Moreover, the outlook for global economic growth weakens with each week that Brent crude oil goes for $130 per barrel; higher oil prices inevitably lead to some demand destruction. As I explain in the Feb. 24, 2012, issue of Personal Finance Weekly, Rising Oil Prices Threaten the Economy–But Don’t Panic, Brent crude oil has approach prices that historically have caused economic growth to soften meaningfully.

Bottom line: Modest growth in oil demand limits the likelihood that Brent crude oil will eclipse $130 per barrel.

The Supply Side

Although weak demand growth should constrain oil prices, limited supply increases should prevent crude oil from becoming much less expensive.

The IEA’s current forecast calls for global oil consumption to climb by 830,000 barrels per day in 2012 and for non-OPEC oil production to increase by 900,000 barrels per day. In January 2012, non-OPEC oil output declined on a year-over-year basis.

Robust production growth in North America, especially in unconventional oil fields such as North Dakota’s Bakken Shale and Texas’ Eagle Ford Shale, accounted for a good portion of the IEA’s projected growth in non-OPEC oil supply. These output estimates include volumes of natural gas liquids (NGL) such as propane, ethane and butane, which can’t replace oil in all applications. (NGLs are a common substitute for oil derivatives such as naphtha in the petrochemical industry.)

At the same time, geopolitical tensions in the Middle East could inhibit supply growth. Although EU sanctions against Iran won’t go into effect until summer 2012, some customers have already started to source their oil supplies from elsewhere, disrupting the flow of crude oil from the nation.

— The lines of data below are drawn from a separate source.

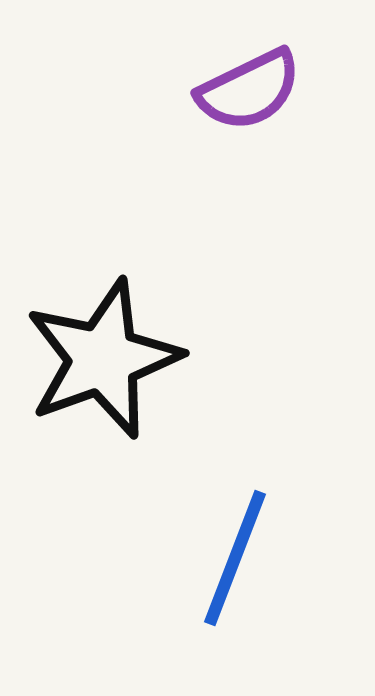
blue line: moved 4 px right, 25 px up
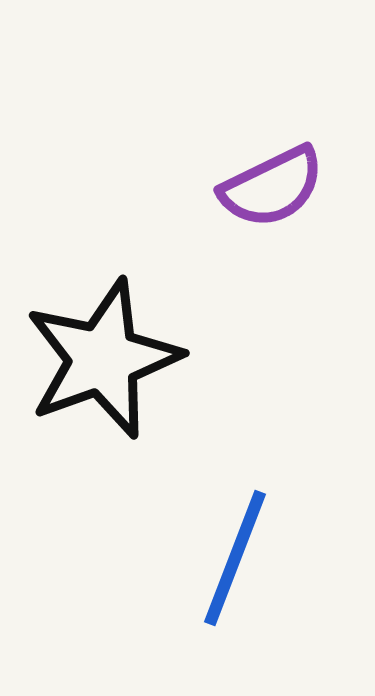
purple semicircle: moved 23 px right, 97 px down
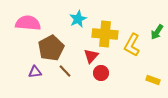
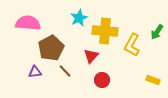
cyan star: moved 1 px right, 1 px up
yellow cross: moved 3 px up
red circle: moved 1 px right, 7 px down
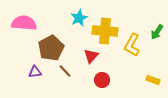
pink semicircle: moved 4 px left
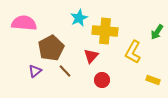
yellow L-shape: moved 1 px right, 7 px down
purple triangle: moved 1 px up; rotated 32 degrees counterclockwise
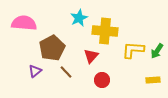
green arrow: moved 19 px down
brown pentagon: moved 1 px right
yellow L-shape: moved 2 px up; rotated 65 degrees clockwise
brown line: moved 1 px right, 1 px down
yellow rectangle: rotated 24 degrees counterclockwise
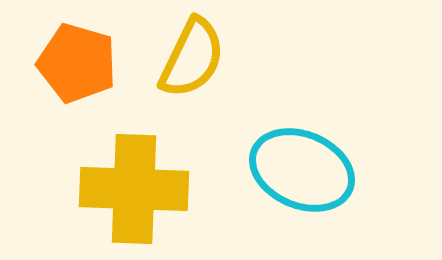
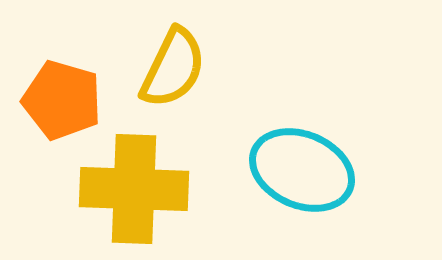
yellow semicircle: moved 19 px left, 10 px down
orange pentagon: moved 15 px left, 37 px down
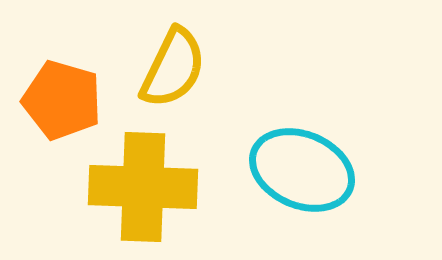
yellow cross: moved 9 px right, 2 px up
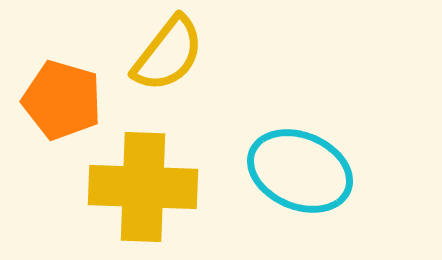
yellow semicircle: moved 5 px left, 14 px up; rotated 12 degrees clockwise
cyan ellipse: moved 2 px left, 1 px down
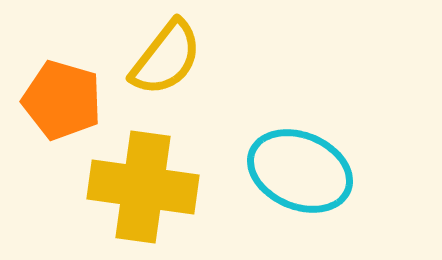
yellow semicircle: moved 2 px left, 4 px down
yellow cross: rotated 6 degrees clockwise
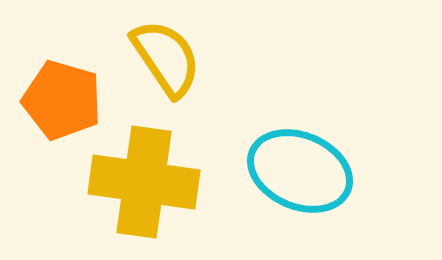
yellow semicircle: rotated 72 degrees counterclockwise
yellow cross: moved 1 px right, 5 px up
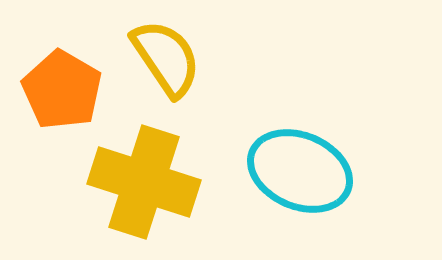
orange pentagon: moved 10 px up; rotated 14 degrees clockwise
yellow cross: rotated 10 degrees clockwise
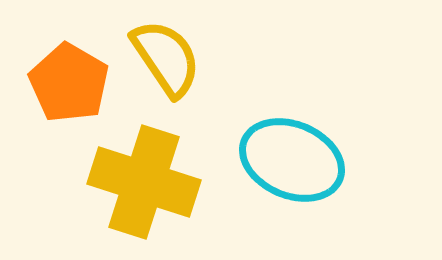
orange pentagon: moved 7 px right, 7 px up
cyan ellipse: moved 8 px left, 11 px up
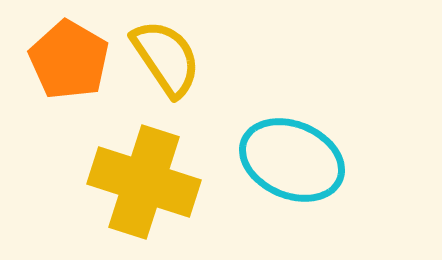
orange pentagon: moved 23 px up
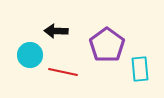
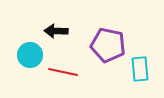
purple pentagon: moved 1 px right; rotated 24 degrees counterclockwise
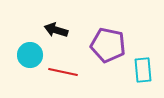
black arrow: moved 1 px up; rotated 15 degrees clockwise
cyan rectangle: moved 3 px right, 1 px down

If a military conflict were to break out in Iran and threaten oil shipments from the Persian Gulf, crude oil could soar to $200 per barrel overnight. These fears should continue to support oil prices.

Meanwhile, OPEC’s spare productive capacity–incremental oil supply that could be brought online to offset supply disruptions–hovers around 3 million barrels per day, a thin buffer in a global oil market that consumes 90 million barrels per day.

These supply factors should prevent Brent crude oil from slipping to less than $100 per barrel and WTI from tumbling to less than $90 per barrel.